Prep 25 mins
Cook 3 hrs
This recipe is a favorite of our family and friends, and even folks who were hesitant to try greens have said they really liked these. I often make them around New Years too, along with Hoppin' John. When I'm in a hurry, I save prep time by buying pre-washed, trimmed and bagged collard greens in the produce department. Sometimes I add a little leftover ham as well, cubed -- and I still use the ham hocks and bacon too -- I guess we love pork. :)
- 2 bunches collard greens or 2 bunches two bags of pre-washed collard greens
- 3 tablespoons olive oil or 3 tablespoons a mixture of olive oil and bacon grease
- 1 onion, sliced
- 2 -3 garlic cloves, smashed
- 2 bay leaves
- 1 smoked ham hock (can also add 3 slices of chopped cooked bacon, if desired)
- 2 quarts chicken broth, warm
- 2 tablespoons cider vinegar
- 1 teaspoon sugar
- salt & freshly ground black pepper
- add a dash hot pepper sauce, if desired, when serving
- To prepare greens, cut away the tough stalks and remove all stems from the collards. Discard any leaves that are bruised or yellow. Wash the collards thoroughly to remove the grit, 2 or 3 times, until the water runs clear. Dry thoroughly -- you can do this easily by rolling them up in a clean dish towel. (I sometimes use two bags of pre-cut and prewashed collard green pieces from the produce section, but I still break off any large pieces of stem as they tend to be tough even after cooking.).
- Place a large pot or cast iron Dutch oven over medium heat and add the olive oil. When it is heated, add the onion, bay leaves and ham hock. (If using bacon, cook beforehand and then add when the greens go in.) Cook the mixture until the onions are soft and are starting to brown, about 8-10 minutes. To prevent the garlic from burning, add it just a few minutes before the onions are done.
- Pack in greens, pushing them down into the pot.
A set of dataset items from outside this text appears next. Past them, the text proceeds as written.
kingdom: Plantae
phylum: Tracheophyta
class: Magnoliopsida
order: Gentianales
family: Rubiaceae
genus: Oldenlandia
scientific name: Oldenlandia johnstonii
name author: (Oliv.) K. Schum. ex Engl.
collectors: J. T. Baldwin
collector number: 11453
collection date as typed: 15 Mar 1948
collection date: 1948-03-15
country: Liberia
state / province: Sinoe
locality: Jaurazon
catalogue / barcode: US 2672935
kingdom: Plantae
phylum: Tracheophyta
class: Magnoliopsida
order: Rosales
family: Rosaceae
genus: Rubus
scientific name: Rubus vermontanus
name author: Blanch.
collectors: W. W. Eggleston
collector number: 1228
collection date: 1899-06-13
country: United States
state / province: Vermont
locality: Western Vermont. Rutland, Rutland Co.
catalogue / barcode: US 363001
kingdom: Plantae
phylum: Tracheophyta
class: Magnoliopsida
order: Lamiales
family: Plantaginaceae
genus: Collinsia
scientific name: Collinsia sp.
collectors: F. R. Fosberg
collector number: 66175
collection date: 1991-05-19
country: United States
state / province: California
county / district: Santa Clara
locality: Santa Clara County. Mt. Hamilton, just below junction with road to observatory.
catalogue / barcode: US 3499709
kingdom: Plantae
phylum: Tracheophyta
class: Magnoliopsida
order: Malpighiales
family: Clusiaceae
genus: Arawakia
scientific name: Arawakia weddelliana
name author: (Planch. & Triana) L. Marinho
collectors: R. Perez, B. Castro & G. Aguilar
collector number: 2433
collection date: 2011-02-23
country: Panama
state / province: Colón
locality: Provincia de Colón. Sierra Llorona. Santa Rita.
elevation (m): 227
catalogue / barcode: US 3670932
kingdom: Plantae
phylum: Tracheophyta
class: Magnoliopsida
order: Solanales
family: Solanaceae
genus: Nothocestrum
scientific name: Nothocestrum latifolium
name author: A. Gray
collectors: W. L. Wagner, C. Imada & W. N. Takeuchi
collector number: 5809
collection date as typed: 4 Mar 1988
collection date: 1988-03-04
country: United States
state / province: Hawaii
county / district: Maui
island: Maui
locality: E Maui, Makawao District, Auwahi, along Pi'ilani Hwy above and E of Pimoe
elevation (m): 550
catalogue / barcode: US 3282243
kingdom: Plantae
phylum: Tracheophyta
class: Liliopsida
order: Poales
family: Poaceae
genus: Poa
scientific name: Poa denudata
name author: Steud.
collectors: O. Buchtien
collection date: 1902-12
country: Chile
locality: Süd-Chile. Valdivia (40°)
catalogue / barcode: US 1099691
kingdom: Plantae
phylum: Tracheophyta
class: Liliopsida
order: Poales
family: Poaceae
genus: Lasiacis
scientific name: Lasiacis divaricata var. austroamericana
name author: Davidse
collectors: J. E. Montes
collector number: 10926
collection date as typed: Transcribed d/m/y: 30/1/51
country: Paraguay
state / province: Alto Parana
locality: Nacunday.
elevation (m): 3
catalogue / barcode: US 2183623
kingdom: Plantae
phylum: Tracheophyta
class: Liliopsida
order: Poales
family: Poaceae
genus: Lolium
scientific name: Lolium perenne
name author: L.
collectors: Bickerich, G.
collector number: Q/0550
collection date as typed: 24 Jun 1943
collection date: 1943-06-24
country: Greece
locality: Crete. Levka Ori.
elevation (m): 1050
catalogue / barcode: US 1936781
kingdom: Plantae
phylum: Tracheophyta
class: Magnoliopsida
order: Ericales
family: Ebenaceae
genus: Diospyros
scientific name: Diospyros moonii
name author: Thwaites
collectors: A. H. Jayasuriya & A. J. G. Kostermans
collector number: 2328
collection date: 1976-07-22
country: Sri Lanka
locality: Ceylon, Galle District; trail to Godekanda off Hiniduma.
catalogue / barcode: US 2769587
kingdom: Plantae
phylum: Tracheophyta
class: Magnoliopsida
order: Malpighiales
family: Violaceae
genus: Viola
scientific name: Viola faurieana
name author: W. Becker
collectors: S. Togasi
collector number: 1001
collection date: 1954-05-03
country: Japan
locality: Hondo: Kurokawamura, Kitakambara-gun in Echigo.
Add the broth, vinegar and sugar. Bring up to a boil, turning the greens over occasionally with a wooden spoon as they wilt. Lower to a simmer, cover the pot and cook for 1 hour. Taste the "pot liquor" (broth) and check the seasoning, adding salt and pepper as desired.
- Cover again and let cook for an additional 2 to 2 1/2 hours. Some recipes use a lot less cooking time, but this additional time really helps all the flavors come together. (If using the bagged pre-cut collard greens, they may only have to cook for another 1 to 2 hours.) Remove the bay leaves and ham hock, dicing up and adding any meat from the ham hock, drain off excess cooking liquid, and serve.
Thank you tastetester for a delicious recipe. This was my first attempt at greens, we loved them. We have had them other places, and did not care for them. This recipe was easy to follow, and SOOOOO tasty!
Having lived in the South, on and off, for 23 years (Louisiana, Florida, Alabama), I have eaten my share of collard greens. These are, without question, the best I ever have had! My collards were from the Farmers' Market; my ham hock was wonderfully meaty. It was delicious with skillet cornbread.
Even northerners like me will appreciate these tasty greens. Having never eaten collard greens before, I was a bit skeptical. But they were yummy. Thanks, TasteTester, for explicit and easy directions. Look at how much Vitamin A is in this recipe!